Nerella also argues that AI-driven defense has to be multi-site and multi-zone to match attack topology.
“Multi site operations like even though we are dealing with large corporations, I would say this has to be operated at multi sectors, multi sites, multi zones.” She envisions repeatable modules that can replicate across jurisdictions, sharing learned patterns without centralization bottlenecks.
“Scalability is all about, repeatable, modular systems.” It’s the same logic behind federated learning, agents trained locally on each bank’s sensitive data, sharing only model weights to improve collective defense without violating privacy laws.
Energy too is worth considering Nerella says. Fraud detection at this scale is computationally brutal. A single global institution can run real-time inference on billions of transactions per day. At 100 operations per inference and 10 million inferences per second, that’s on the order of a teraflop sustained load (roughly what an entire GPU cluster consumed continuously a decade ago).
“Datacenters are using 3% of the global electricity use,” she noted, “and when AI workloads are utilizing the energy cost extensively on top of what we are already using… 25 to 60% energy savings are with neuromorphic processors.”
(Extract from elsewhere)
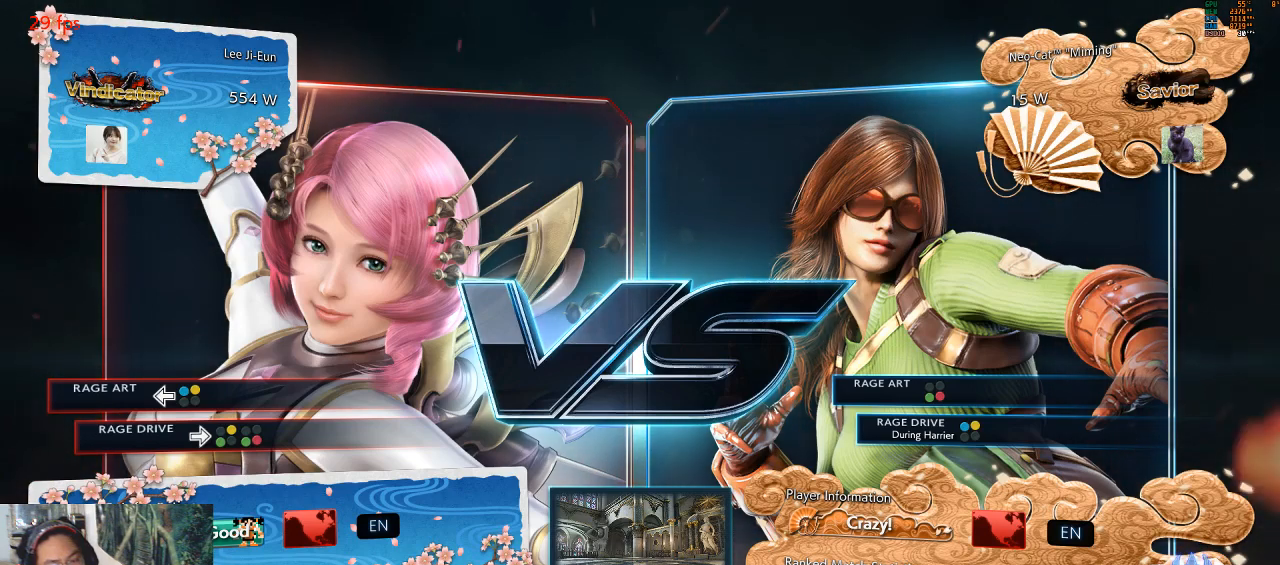
{"buttons": [], "left_stick": "center", "events": [[33, "CROSS", "down"], [100, "SQUARE", "down"], [133, "CROSS", "up"], [167, "TRIANGLE", "down"], [200, "SQUARE", "up"], [300, "CIRCLE", "down"], [300, "TRIANGLE", "up"], [333, "CROSS", "down"], [367, "CIRCLE", "up"], [467, "CROSS", "up"]]}
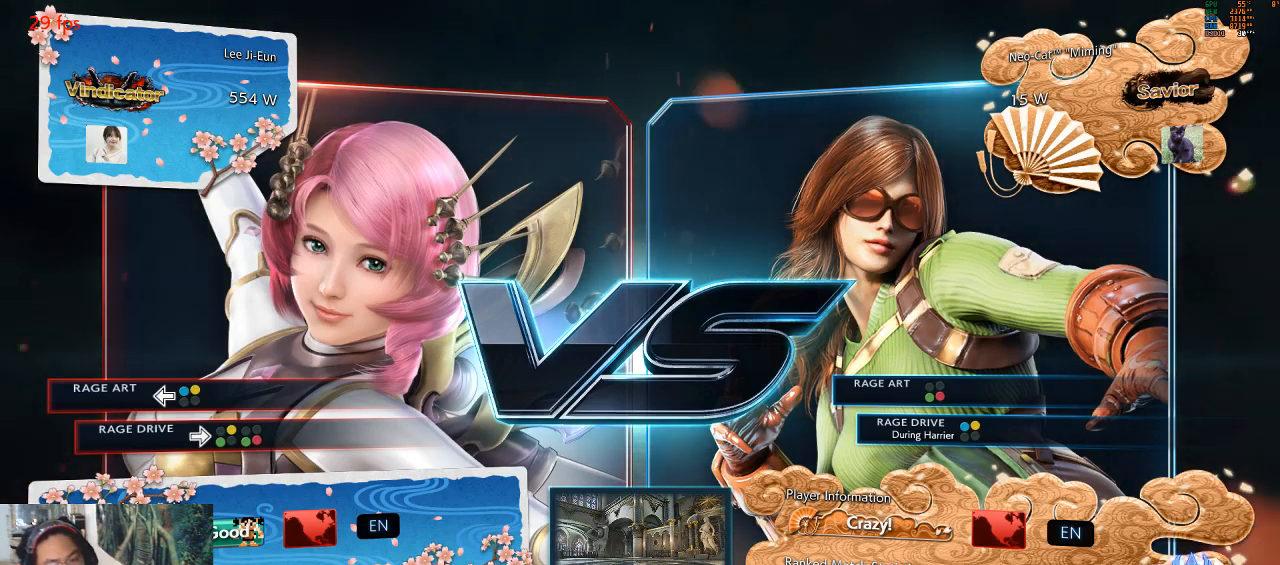
{"buttons": [], "left_stick": "center", "events": [[133, "SQUARE", "down"], [300, "SQUARE", "up"]]}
Nerella believes neuromorphic hardware, modeled on biological neurons, could allow edge systems like ATMs, merchant devices, even POS terminals to make lightweight fraud decisions locally. Her analogy is a traffic signal.
In centralized control, a single failed node creates a jam. But replace that with neuromorphic chips, and each signal processes context locally, communicating laterally to its neighbors. “It will instantly work locally with local decisioning. It's not a single center communicating to them,” she argues.
In financial networks, that translates to micro-agents at the edge that infer and flag anomalies before data ever reaches the datacenter, cutting both latency and power consumption.
More broadly, across all these aspects of mitigating fraud, she says 70% institutions are at least deploying a single component into production,” but adds that partial adoption won’t hold. Fraudsters don’t attack one node, they probe the weakest one.